Review: Full Frontal Prudity

Amelia Oakley 2 March 2016

At moments, Full Front Prudity is an example of cohesive collective student comedy at its best. In the small, informal Pembroke Cellars that can often generate awkward intimacy, the cast, who have featured in numerous Footlights Smokers, work well to ensure that their pub set-up provides an immersive and often hilarious evening of comedy.

Providing free beers to all audience members, the show is shaped by the creation of ‘The Cricketer’s Legs’. This is a pub presided over by landlord Ruari Bride, which allows for a clever unifying device, with all sketches (however loosely) relevant to the goings-on of the small country pub. Whilst other Cambridge sketch shows often seem haphazardly pieced together, this is intelligently interconnected and, aside from an uncomfortable moment revolving around an ISIS joke, is consistently successful in garnering laughs. 

Although there are some flaws in performance towards the beginning, with one instance of forgetting lines and some corpsing, the sketches gather visible momentum as the show progresses. Particular highlights include a dispute between Enrico Hallworth and Adam Woolf, surviving an accident with a pair of glasses very smoothly, and the whole troupe’s hilarious rendition of ‘Next Hype’. It's the relationships between the cast that render the show most impressive, as the ensemble nature of most of their sketches create a consistently high level of engagement, ensuring that laughter continues throughout.

The show is characterised by a self-consciousness that elevates the best sketches – particularly one involving MI5 and Jasmine Rees’ excellent cowboy villain. A few parts, however, are weakened by this as there seems to be an awareness on the cast’s part that these didn’t match up to the more successful moments of the performance.

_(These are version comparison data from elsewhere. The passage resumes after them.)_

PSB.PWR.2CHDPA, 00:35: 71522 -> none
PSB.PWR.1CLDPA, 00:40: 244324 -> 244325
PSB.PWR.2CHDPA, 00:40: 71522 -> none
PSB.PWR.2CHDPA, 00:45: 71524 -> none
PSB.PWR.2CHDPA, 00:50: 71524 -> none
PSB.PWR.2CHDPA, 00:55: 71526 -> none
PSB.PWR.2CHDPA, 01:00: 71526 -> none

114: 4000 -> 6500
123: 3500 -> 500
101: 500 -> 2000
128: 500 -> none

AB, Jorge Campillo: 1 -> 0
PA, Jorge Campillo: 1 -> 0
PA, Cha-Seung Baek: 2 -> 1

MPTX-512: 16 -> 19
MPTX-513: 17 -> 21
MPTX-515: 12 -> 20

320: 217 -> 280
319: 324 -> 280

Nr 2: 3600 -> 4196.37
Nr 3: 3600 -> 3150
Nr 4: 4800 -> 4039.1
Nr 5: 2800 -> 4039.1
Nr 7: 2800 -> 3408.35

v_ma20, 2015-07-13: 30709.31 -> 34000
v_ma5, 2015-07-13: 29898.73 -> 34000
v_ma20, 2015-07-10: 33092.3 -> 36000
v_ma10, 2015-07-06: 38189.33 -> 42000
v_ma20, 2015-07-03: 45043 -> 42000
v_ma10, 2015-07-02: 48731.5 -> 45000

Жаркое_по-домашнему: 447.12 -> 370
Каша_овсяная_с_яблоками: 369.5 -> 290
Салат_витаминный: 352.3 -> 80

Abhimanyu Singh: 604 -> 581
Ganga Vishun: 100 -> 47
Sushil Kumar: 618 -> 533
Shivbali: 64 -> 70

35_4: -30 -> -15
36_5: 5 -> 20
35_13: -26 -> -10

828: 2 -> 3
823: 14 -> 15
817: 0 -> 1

Allowing for the usual hiccups of opening night, Full Frontal Prudity demonstrates both excellent writing and acting as well as a comedy troupe with a very successful group dynamic. The sharp, varying humour creates a volume of impressively diverse material and the initially awkward moments of the beginning fade away, ensuring that the show is far more than just the free pint it advertises and not to be missed.